- **Assigned task**: Write out all the data again, exactly as shown.

- **Excerpted records**:
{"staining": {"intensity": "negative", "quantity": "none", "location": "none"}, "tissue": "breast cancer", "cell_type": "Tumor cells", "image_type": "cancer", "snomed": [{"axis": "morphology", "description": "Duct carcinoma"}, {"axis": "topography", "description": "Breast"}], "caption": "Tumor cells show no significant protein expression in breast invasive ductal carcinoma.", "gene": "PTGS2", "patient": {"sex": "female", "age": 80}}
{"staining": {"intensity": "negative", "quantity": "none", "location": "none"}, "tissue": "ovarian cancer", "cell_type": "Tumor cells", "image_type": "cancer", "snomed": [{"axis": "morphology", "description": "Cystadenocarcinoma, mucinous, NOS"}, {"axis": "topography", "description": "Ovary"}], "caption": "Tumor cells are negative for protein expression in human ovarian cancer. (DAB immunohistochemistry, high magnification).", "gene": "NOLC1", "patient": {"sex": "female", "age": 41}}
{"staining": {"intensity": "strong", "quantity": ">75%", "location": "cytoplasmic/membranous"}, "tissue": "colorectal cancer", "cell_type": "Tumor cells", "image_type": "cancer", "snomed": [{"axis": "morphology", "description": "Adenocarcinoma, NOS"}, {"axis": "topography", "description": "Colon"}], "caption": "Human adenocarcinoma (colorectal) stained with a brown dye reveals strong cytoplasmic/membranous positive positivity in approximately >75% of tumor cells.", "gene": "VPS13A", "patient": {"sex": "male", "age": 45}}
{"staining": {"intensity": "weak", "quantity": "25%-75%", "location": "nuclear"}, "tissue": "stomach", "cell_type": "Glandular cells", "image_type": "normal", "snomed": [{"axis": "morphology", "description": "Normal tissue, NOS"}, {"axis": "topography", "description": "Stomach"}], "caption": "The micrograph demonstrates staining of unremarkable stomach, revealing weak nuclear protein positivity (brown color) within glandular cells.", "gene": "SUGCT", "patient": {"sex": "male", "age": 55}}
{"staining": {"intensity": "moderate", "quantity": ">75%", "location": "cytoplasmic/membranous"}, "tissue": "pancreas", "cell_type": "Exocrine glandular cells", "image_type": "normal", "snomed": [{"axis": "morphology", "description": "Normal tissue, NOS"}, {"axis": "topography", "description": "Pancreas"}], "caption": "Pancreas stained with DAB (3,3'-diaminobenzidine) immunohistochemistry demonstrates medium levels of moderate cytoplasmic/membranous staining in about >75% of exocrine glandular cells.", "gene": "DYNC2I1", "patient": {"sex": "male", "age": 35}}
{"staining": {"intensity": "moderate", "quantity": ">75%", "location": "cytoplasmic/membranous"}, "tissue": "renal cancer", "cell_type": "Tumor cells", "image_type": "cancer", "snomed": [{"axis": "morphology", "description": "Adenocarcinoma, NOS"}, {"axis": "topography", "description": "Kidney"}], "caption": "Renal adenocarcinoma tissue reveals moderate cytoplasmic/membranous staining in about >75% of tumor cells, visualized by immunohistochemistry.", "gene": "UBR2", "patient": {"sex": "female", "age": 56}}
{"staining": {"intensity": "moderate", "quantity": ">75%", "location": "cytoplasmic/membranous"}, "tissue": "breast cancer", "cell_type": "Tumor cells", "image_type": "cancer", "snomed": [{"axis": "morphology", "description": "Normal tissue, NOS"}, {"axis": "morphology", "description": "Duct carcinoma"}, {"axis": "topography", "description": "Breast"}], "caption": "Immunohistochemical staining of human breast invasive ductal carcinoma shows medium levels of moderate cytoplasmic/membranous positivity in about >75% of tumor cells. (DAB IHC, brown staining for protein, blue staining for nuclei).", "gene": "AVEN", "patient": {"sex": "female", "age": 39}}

- **Task response**:
{"staining": {"intensity": "negative", "quantity": "none", "location": "none"}, "tissue": "breast cancer", "cell_type": "Tumor cells", "image_type": "cancer", "snomed": [{"axis": "morphology", "description": "Duct carcinoma"}, {"axis": "topography", "description": "Breast"}], "caption": "Tumor cells show no significant protein expression in breast invasive ductal carcinoma.", "gene": "PTGS2", "patient": {"sex": "female", "age": 80}}
{"staining": {"intensity": "negative", "quantity": "none", "location": "none"}, "tissue": "ovarian cancer", "cell_type": "Tumor cells", "image_type": "cancer", "snomed": [{"axis": "morphology", "description": "Cystadenocarcinoma, mucinous, NOS"}, {"axis": "topography", "description": "Ovary"}], "caption": "Tumor cells are negative for protein expression in human ovarian cancer. (DAB immunohistochemistry, high magnification).", "gene": "NOLC1", "patient": {"sex": "female", "age": 41}}
{"staining": {"intensity": "strong", "quantity": ">75%", "location": "cytoplasmic/membranous"}, "tissue": "colorectal cancer", "cell_type": "Tumor cells", "image_type": "cancer", "snomed": [{"axis": "morphology", "description": "Adenocarcinoma, NOS"}, {"axis": "topography", "description": "Colon"}], "caption": "Human adenocarcinoma (colorectal) stained with a brown dye reveals strong cytoplasmic/membranous positive positivity in approximately >75% of tumor cells.", "gene": "VPS13A", "patient": {"sex": "male", "age": 45}}
{"staining": {"intensity": "weak", "quantity": "25%-75%", "location": "nuclear"}, "tissue": "stomach", "cell_type": "Glandular cells", "image_type": "normal", "snomed": [{"axis": "morphology", "description": "Normal tissue, NOS"}, {"axis": "topography", "description": "Stomach"}], "caption": "The micrograph demonstrates staining of unremarkable stomach, revealing weak nuclear protein positivity (brown color) within glandular cells.", "gene": "SUGCT", "patient": {"sex": "male", "age": 55}}
{"staining": {"intensity": "moderate", "quantity": ">75%", "location": "cytoplasmic/membranous"}, "tissue": "pancreas", "cell_type": "Exocrine glandular cells", "image_type": "normal", "snomed": [{"axis": "morphology", "description": "Normal tissue, NOS"}, {"axis": "topography", "description": "Pancreas"}], "caption": "Pancreas stained with DAB (3,3'-diaminobenzidine) immunohistochemistry demonstrates medium levels of moderate cytoplasmic/membranous staining in about >75% of exocrine glandular cells.", "gene": "DYNC2I1", "patient": {"sex": "male", "age": 35}}
{"staining": {"intensity": "moderate", "quantity": ">75%", "location": "cytoplasmic/membranous"}, "tissue": "renal cancer", "cell_type": "Tumor cells", "image_type": "cancer", "snomed": [{"axis": "morphology", "description": "Adenocarcinoma, NOS"}, {"axis": "topography", "description": "Kidney"}], "caption": "Renal adenocarcinoma tissue reveals moderate cytoplasmic/membranous staining in about >75% of tumor cells, visualized by immunohistochemistry.", "gene": "UBR2", "patient": {"sex": "female", "age": 56}}
{"staining": {"intensity": "moderate", "quantity": ">75%", "location": "cytoplasmic/membranous"}, "tissue": "breast cancer", "cell_type": "Tumor cells", "image_type": "cancer", "snomed": [{"axis": "morphology", "description": "Normal tissue, NOS"}, {"axis": "morphology", "description": "Duct carcinoma"}, {"axis": "topography", "description": "Breast"}], "caption": "Immunohistochemical staining of human breast invasive ductal carcinoma shows medium levels of moderate cytoplasmic/membranous positivity in about >75% of tumor cells. (DAB IHC, brown staining for protein, blue staining for nuclei).", "gene": "AVEN", "patient": {"sex": "female", "age": 39}}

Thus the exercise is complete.